_Work required_
Somewhere below is a line with "- $A$ is a general linear operator;" and, later, a line with "In all experiments, we use"; repeat those two lines and all the lines between them, exactly as they are.

_Dataset records_
++++++
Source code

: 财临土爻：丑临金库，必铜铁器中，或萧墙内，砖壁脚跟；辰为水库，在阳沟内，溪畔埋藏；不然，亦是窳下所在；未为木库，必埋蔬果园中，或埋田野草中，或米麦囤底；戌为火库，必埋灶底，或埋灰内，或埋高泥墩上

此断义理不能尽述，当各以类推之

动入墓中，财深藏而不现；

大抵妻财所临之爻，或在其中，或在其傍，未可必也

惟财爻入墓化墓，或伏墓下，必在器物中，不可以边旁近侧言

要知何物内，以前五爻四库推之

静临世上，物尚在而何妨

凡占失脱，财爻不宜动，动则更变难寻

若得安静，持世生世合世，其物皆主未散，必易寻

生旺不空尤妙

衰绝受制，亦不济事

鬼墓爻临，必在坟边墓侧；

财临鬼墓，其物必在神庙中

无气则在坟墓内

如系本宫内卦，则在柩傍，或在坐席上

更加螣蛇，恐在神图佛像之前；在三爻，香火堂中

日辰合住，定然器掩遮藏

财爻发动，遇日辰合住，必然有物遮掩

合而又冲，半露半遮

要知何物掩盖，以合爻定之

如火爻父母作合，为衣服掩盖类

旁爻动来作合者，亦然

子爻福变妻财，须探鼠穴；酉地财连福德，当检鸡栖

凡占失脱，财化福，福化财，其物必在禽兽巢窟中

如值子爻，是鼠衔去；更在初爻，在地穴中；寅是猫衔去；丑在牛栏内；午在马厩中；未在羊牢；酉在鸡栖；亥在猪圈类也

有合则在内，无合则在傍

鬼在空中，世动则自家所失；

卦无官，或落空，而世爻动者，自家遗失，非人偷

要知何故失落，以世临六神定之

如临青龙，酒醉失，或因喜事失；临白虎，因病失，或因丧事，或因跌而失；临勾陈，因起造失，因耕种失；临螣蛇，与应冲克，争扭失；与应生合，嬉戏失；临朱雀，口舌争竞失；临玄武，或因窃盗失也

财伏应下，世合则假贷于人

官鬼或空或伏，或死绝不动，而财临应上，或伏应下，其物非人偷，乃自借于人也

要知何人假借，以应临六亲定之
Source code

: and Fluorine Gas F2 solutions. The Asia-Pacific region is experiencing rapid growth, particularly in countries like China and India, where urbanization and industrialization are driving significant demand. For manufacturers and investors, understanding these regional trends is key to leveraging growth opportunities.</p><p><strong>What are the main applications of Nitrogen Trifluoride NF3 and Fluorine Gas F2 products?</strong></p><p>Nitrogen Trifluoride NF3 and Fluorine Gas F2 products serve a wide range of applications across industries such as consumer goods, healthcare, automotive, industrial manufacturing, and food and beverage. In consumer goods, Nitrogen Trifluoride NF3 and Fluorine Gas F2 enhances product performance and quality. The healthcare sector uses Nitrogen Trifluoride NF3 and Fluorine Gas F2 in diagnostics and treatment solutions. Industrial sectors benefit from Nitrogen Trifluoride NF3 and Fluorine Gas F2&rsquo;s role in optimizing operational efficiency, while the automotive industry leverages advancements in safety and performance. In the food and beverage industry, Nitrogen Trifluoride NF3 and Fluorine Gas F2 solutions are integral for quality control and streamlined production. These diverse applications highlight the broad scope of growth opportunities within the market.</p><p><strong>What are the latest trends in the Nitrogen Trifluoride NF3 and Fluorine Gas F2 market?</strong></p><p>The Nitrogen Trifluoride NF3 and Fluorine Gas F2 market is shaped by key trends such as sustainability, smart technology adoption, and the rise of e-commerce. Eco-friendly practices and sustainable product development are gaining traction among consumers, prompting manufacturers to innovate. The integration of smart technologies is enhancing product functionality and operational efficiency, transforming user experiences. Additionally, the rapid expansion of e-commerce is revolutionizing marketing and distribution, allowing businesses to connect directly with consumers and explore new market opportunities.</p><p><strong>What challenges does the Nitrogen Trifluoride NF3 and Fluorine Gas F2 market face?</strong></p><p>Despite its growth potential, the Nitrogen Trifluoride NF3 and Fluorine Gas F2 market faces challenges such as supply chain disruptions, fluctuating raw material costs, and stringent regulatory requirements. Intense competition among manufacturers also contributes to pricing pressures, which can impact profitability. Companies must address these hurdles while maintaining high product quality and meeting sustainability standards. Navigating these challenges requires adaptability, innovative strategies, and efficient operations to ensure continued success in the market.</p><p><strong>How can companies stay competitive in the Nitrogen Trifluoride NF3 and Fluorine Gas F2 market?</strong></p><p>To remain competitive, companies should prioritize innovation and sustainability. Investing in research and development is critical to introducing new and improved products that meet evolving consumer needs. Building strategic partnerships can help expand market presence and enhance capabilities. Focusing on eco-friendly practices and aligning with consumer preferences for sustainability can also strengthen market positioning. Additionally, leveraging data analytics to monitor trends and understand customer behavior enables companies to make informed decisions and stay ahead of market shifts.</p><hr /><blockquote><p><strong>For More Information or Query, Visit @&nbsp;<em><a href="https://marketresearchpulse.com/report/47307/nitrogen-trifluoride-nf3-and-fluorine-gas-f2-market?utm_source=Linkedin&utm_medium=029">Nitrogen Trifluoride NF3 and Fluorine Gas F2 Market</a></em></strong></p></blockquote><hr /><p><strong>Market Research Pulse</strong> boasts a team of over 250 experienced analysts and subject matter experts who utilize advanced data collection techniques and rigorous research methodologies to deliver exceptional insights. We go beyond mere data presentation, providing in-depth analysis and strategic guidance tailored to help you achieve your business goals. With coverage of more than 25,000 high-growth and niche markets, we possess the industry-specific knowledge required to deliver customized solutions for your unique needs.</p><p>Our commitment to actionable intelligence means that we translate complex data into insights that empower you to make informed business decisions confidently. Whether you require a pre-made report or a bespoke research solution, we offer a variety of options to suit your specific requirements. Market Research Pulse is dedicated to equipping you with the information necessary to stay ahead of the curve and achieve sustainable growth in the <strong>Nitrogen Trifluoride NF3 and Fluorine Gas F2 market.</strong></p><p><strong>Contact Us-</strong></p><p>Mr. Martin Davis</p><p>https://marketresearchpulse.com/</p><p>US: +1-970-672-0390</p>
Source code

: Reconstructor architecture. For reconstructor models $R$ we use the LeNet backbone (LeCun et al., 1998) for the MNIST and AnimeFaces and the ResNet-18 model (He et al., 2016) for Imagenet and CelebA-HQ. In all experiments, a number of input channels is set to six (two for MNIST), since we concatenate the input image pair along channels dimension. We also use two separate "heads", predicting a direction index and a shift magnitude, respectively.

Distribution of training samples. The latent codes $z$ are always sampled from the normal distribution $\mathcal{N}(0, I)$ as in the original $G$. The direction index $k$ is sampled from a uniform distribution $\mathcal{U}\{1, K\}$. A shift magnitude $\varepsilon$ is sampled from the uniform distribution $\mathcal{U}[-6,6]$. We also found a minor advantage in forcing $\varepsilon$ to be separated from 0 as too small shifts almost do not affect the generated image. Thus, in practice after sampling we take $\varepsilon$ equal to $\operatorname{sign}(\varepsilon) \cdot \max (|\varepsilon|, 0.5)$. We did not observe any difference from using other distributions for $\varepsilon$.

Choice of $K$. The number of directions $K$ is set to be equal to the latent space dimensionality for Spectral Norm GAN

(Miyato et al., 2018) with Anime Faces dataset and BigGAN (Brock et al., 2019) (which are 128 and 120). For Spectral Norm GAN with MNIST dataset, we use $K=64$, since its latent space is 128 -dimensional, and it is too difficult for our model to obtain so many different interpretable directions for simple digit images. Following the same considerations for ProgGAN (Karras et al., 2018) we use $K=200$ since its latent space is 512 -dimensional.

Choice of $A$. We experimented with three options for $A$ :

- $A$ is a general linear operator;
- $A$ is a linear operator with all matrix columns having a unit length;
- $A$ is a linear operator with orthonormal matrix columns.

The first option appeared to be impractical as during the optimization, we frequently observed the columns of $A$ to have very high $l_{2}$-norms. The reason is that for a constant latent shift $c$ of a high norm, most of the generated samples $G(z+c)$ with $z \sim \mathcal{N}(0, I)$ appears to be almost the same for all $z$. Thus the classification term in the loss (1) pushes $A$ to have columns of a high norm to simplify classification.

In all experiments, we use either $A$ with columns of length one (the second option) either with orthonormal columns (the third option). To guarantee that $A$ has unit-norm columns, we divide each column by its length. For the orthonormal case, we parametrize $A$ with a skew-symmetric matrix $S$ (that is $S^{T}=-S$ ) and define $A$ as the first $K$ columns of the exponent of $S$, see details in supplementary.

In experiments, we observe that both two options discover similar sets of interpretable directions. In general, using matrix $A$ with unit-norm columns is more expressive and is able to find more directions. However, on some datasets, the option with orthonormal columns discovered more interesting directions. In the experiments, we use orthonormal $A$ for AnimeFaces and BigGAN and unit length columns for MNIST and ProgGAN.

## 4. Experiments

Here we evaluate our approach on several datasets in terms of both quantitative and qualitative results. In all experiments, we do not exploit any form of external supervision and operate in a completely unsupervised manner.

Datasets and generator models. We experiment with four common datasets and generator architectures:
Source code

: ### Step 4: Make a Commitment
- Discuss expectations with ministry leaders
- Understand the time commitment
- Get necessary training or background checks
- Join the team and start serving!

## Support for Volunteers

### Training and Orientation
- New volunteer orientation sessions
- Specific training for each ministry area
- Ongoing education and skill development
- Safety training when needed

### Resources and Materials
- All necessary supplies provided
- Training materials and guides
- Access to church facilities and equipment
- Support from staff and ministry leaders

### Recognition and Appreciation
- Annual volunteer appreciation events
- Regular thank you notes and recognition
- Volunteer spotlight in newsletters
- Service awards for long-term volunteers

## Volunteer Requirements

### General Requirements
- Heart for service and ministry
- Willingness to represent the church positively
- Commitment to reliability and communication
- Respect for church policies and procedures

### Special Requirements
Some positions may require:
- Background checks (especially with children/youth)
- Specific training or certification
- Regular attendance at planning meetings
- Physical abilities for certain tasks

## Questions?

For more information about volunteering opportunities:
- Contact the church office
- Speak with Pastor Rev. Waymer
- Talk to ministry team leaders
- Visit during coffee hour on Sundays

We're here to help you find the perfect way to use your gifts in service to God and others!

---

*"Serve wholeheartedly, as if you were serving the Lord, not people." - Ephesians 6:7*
++++++
_Task response_
- $A$ is a general linear operator;
- $A$ is a linear operator with all matrix columns having a unit length;
- $A$ is a linear operator with orthonormal matrix columns.

The first option appeared to be impractical as during the optimization, we frequently observed the columns of $A$ to have very high $l_{2}$-norms. The reason is that for a constant latent shift $c$ of a high norm, most of the generated samples $G(z+c)$ with $z \sim \mathcal{N}(0, I)$ appears to be almost the same for all $z$. Thus the classification term in the loss (1) pushes $A$ to have columns of a high norm to simplify classification.

In all experiments, we use either $A$ with columns of length one (the second option) either with orthonormal columns (the third option). To guarantee that $A$ has unit-norm columns, we divide each column by its length. For the orthonormal case, we parametrize $A$ with a skew-symmetric matrix $S$ (that is $S^{T}=-S$ ) and define $A$ as the first $K$ columns of the exponent of $S$, see details in supplementary.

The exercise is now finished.